Steve Reece

Steve Reece

If you knew the world was to end tomorrow, what would you be doing tonight? Putting panic and hysteria aside, you are left with three sensible choices: praying, making survival preparations, or partying like it’s 1999. Nearly a quarter of the US population believes the world will end during their lifetime, so I am not alone in my concern.

Eight years ago, there was a wide-spread notion that earth’s final day would occur on December 21, 2012. This date was chosen by ancient Mayans who studied astronomical alignments and complicated mathematical formulas and were able to create the “Long Count” calendar which ended in 2012. The Earth was to end by being swallowed up by a massive black hole or by a collision with a mythical planet named “Nibiru”. For some odd reason, a large portion of the population actually believed this prediction. So many that a Hollywood blockbuster named 2012 made a whopping $791.2 million that year.

§ Problem set:
1. Reproduce the stretch of the passage on end-of-the-world predictions from "If you knew" through "in my concern.", word for word.
2. In the passage on end-of-the-world predictions, how much money did the Hollywood film 2012 make?

§ Records shown:
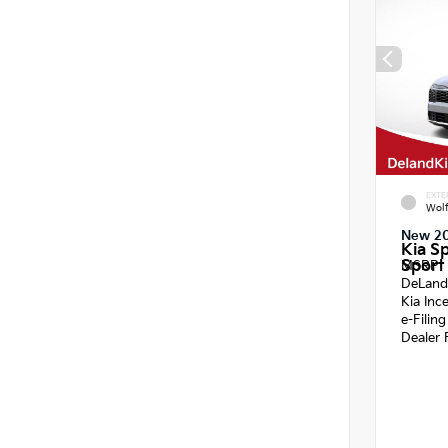
EXTE
Wol
New 2
Kia S
Sport 
MSRP
DeLand
Kia Inc
e-Filin
Dealer 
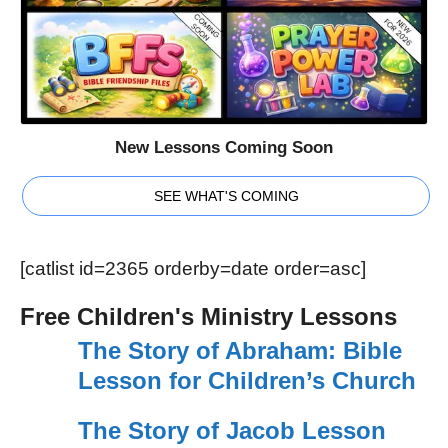
New Lessons Coming Soon
SEE WHAT'S COMING
[catlist id=2365 orderby=date order=asc]
Free Children's Ministry Lessons
The Story of Abraham: Bible
Lesson for Children’s Church
The Story of Jacob Lesson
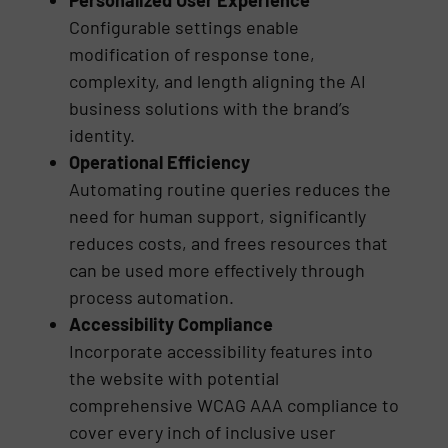
Configurable settings enable
modification of response tone,
complexity, and length aligning the AI
business solutions with the brand’s
identity.
Operational Efficiency
Automating routine queries reduces the
need for human support, significantly
reduces costs, and frees resources that
can be used more effectively through
process automation.
Accessibility Compliance
Incorporate accessibility features into
the website with potential
comprehensive WCAG AAA compliance to
cover every inch of inclusive user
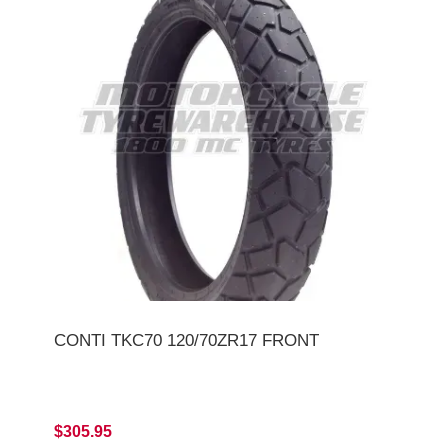
CONTI TKC70 120/70ZR17 FRONT
$305.95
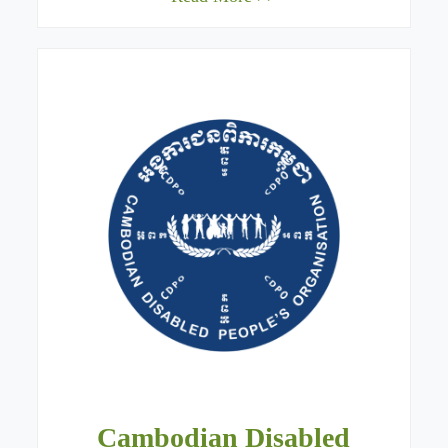
Cambodian Disabled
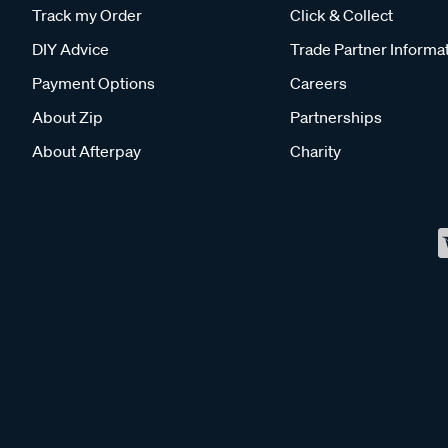
Track my Order
Click & Collect
DIY Advice
Trade Partner Informa
Payment Options
Careers
About Zip
Partnerships
About Afterpay
Charity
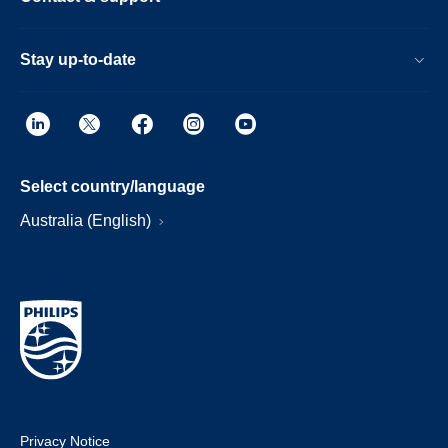
Stay up-to-date
Select country/language
Australia (English)
Privacy Notice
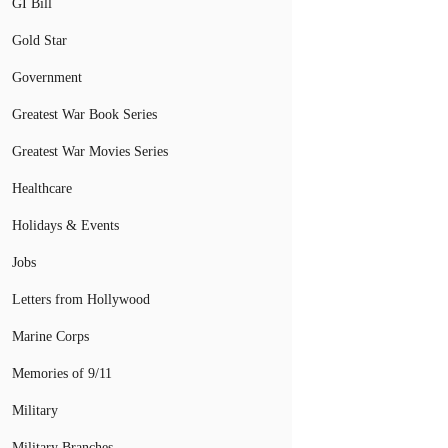
GI Bill
Gold Star
Government
Greatest War Book Series
Greatest War Movies Series
Healthcare
Holidays & Events
Jobs
Letters from Hollywood
Marine Corps
Memories of 9/11
Military
Military Branches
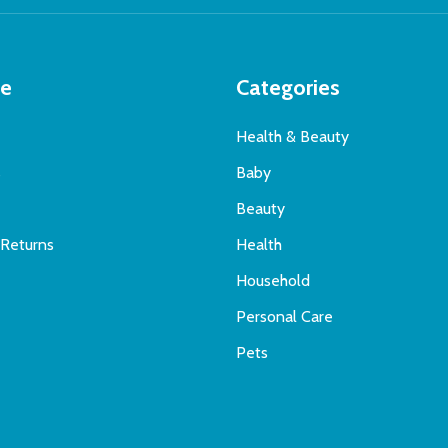
te
Categories
Health & Beauty
s
Baby
Beauty
 Returns
Health
Household
Personal Care
Pets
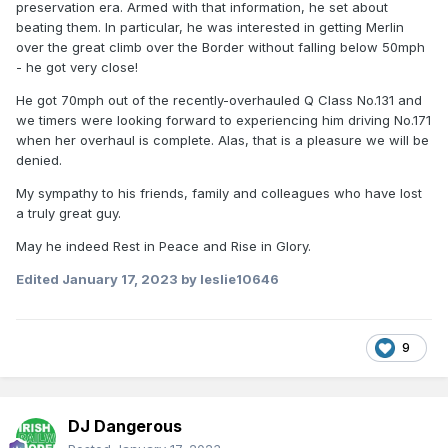
preservation era. Armed with that information, he set about
beating them. In particular, he was interested in getting Merlin
over the great climb over the Border without falling below 50mph
- he got very close!
He got 70mph out of the recently-overhauled Q Class No.131 and
we timers were looking forward to experiencing him driving No.171
when her overhaul is complete. Alas, that is a pleasure we will be
denied.
My sympathy to his friends, family and colleagues who have lost
a truly great guy.
May he indeed Rest in Peace and Rise in Glory.
Edited
January 17, 2023
by leslie10646
9
DJ Dangerous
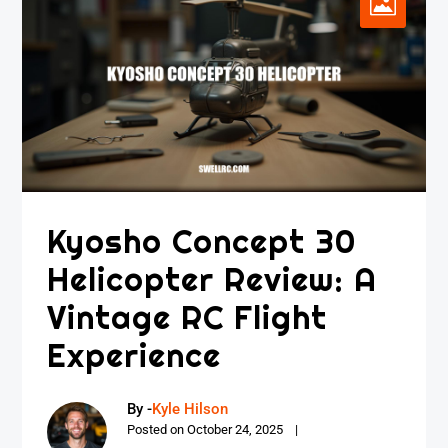
Kyosho Concept 30
Helicopter Review: A
Vintage RC Flight
Experience
By -
Kyle Hilson
Posted on
October 24, 2025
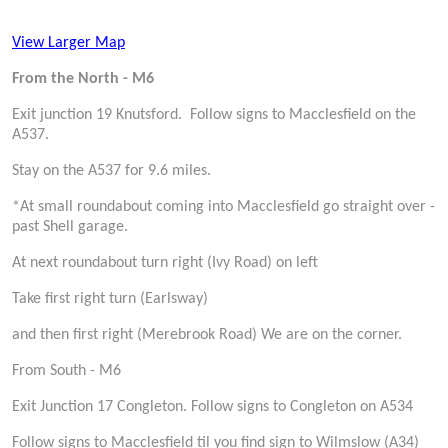
View Larger Map
From the North - M6
Exit junction 19 Knutsford. Follow signs to Macclesfield on the
A537.
Stay on the A537 for 9.6 miles.
*At small roundabout coming into Macclesfield go straight over -
past Shell garage.
At next roundabout turn right (Ivy Road) on left
Take first right turn (Earlsway)
and then first right (Merebrook Road) We are on the corner.
From South - M6
Exit Junction 17 Congleton. Follow signs to Congleton on A534
Follow signs to Macclesfield til you find sign to Wilmslow (A34)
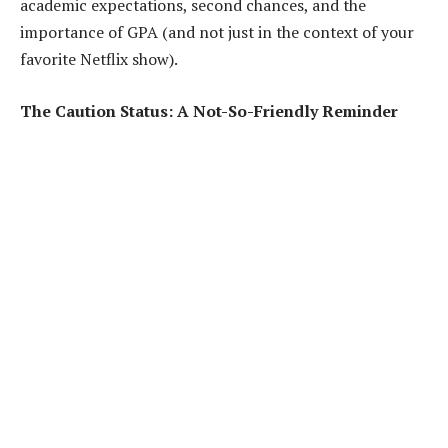
academic expectations, second chances, and the
importance of GPA (and not just in the context of your
favorite Netflix show).
The Caution Status: A Not-So-Friendly Reminder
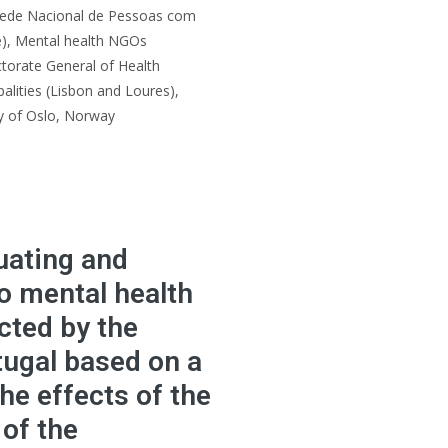
Rede Nacional de Pessoas com
e), Mental health NGOs
torate General of Health
lities (Lisbon and Loures),
ty of Oslo, Norway
uating and
o mental health
cted by the
tugal based on a
he effects of the
 of the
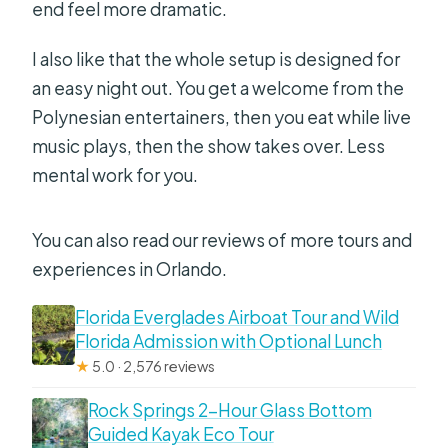
end feel more dramatic.
I also like that the whole setup is designed for
an easy night out. You get a welcome from the
Polynesian entertainers, then you eat while live
music plays, then the show takes over. Less
mental work for you.
You can also read our reviews of more tours and
experiences in Orlando.
Florida Everglades Airboat Tour and Wild
Florida Admission with Optional Lunch
★
5.0 · 2,576 reviews
Rock Springs 2-Hour Glass Bottom
Guided Kayak Eco Tour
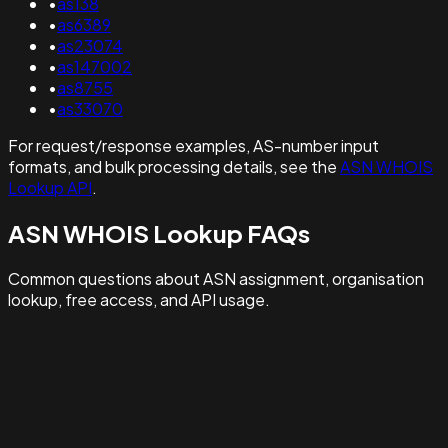
•
as138
•
as6389
•
as23074
•
as147002
•
as8755
•
as33070
For request/response examples, AS-number input
formats, and bulk processing details, see the
ASN WHOIS
Lookup API
.
ASN WHOIS Lookup FAQs
Common questions about ASN assignment, organisation
lookup, free access, and API usage.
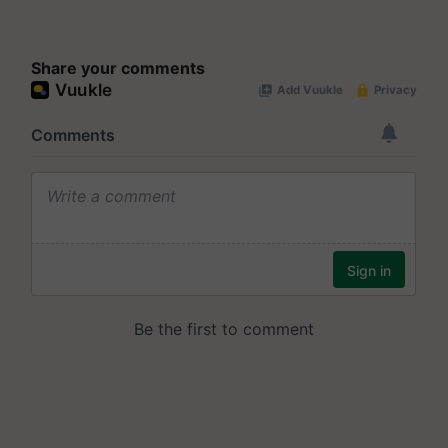
Share your comments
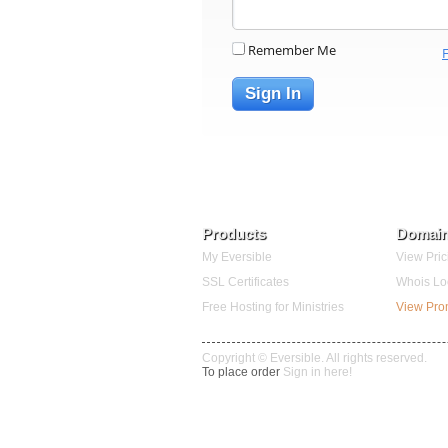
Remember Me
Sign In
Products
Domai
My Eversible
View Pric
SSL Certificates
Whois Lo
Free Hosting for Ministries
View Pr
Copyright © Eversible. All rights reserved.
To place order
Sign in here!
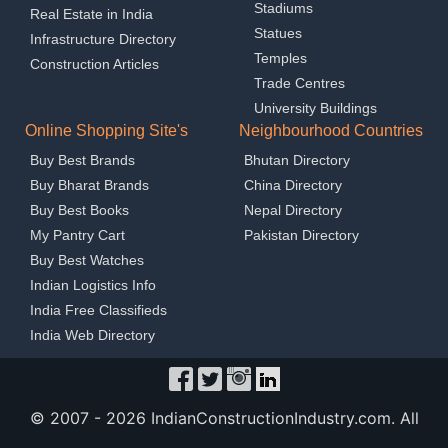
Stadiums
Real Estate in India
Statues
Infrastructure Directory
Temples
Construction Articles
Trade Centres
University Buildings
Online Shopping Site's
Neighbourhood Countries
Buy Best Brands
Bhutan Directory
Buy Bharat Brands
China Directory
Buy Best Books
Nepal Directory
My Pantry Cart
Pakistan Directory
Buy Best Watches
Indian Logistics Info
India Free Classifieds
India Web Directory
© 2007 -
2026 IndianConstructionIndustry.com. All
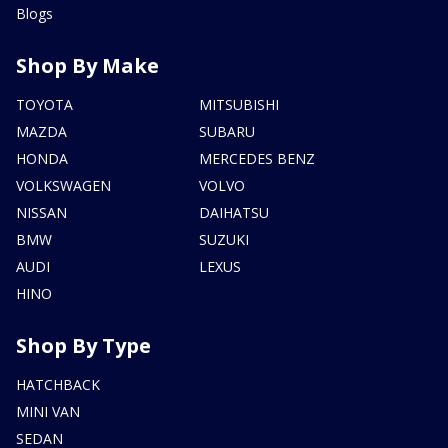
Blogs
Shop By Make
TOYOTA
MITSUBISHI
MAZDA
SUBARU
HONDA
MERCEDES BENZ
VOLKSWAGEN
VOLVO
NISSAN
DAIHATSU
BMW
SUZUKI
AUDI
LEXUS
HINO
Shop By Type
HATCHBACK
MINI VAN
SEDAN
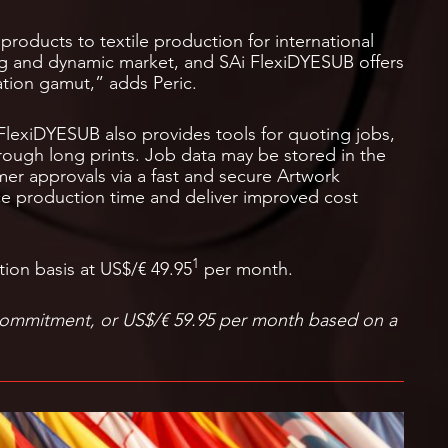
products to textile production for international
ng and dynamic market, and SAi FlexiDYESUB offers
tion gamut,” adds Peric.
 FlexiDYESUB also provides tools for quoting jobs,
rough long prints. Job data may be stored in the
mer approvals via a fast and secure Artwork
ce production time and deliver improved cost
1
tion basis at US$/€ 49.95
per month.
commitment, or US$/€ 59.95 per month based on a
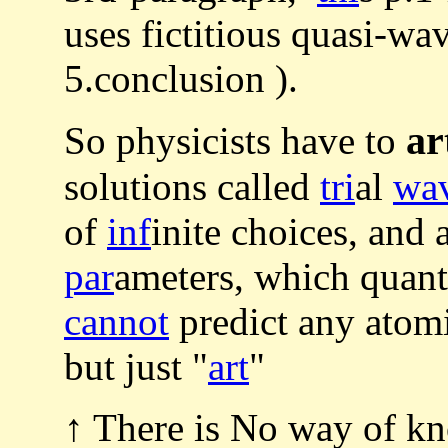
uses fictitious quasi-w
5.conclusion ).
ar
So physicists have to
solutions called
tri
al
wa
of
inf
inite choices, and 
par
ameters, which quan
cannot
predict any atom
but just "
art
"
↑ There is No way of kn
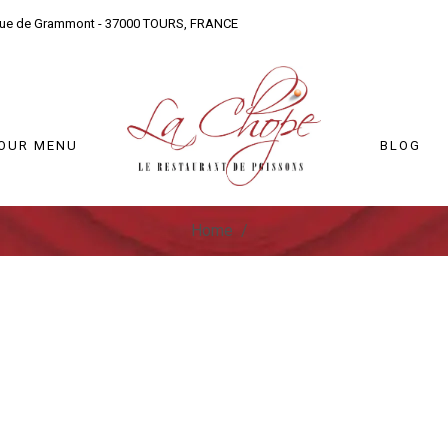
nue de Grammont - 37000 TOURS, FRANCE
OUR MENU
BLOG
Home
/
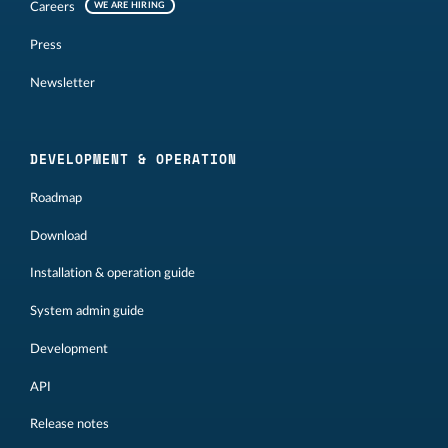
Careers
WE ARE HIRING
Press
Newsletter
DEVELOPMENT & OPERATION
Roadmap
Download
Installation & operation guide
System admin guide
Development
API
Release notes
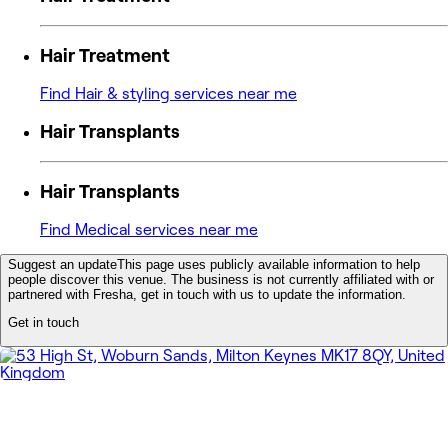
Hair Treatment
Find Hair & styling services near me
Hair Transplants
Hair Transplants
Find Medical services near me
Suggest an update
This page uses publicly available information to help
people discover this venue. The business is not currently affiliated with or
partnered with Fresha, get in touch with us to update the information.
Get in touch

§ Task-by-task outputs:
1.
If you knew the world was to end tomorrow, what would you be doing tonight? Putting panic and hysteria aside, you are left with three sensible choices: praying, making survival preparations, or partying like it’s 1999. Nearly a quarter of the US population believes the world will end during their lifetime, so I am not alone in my concern.

2. It made $791.2 million.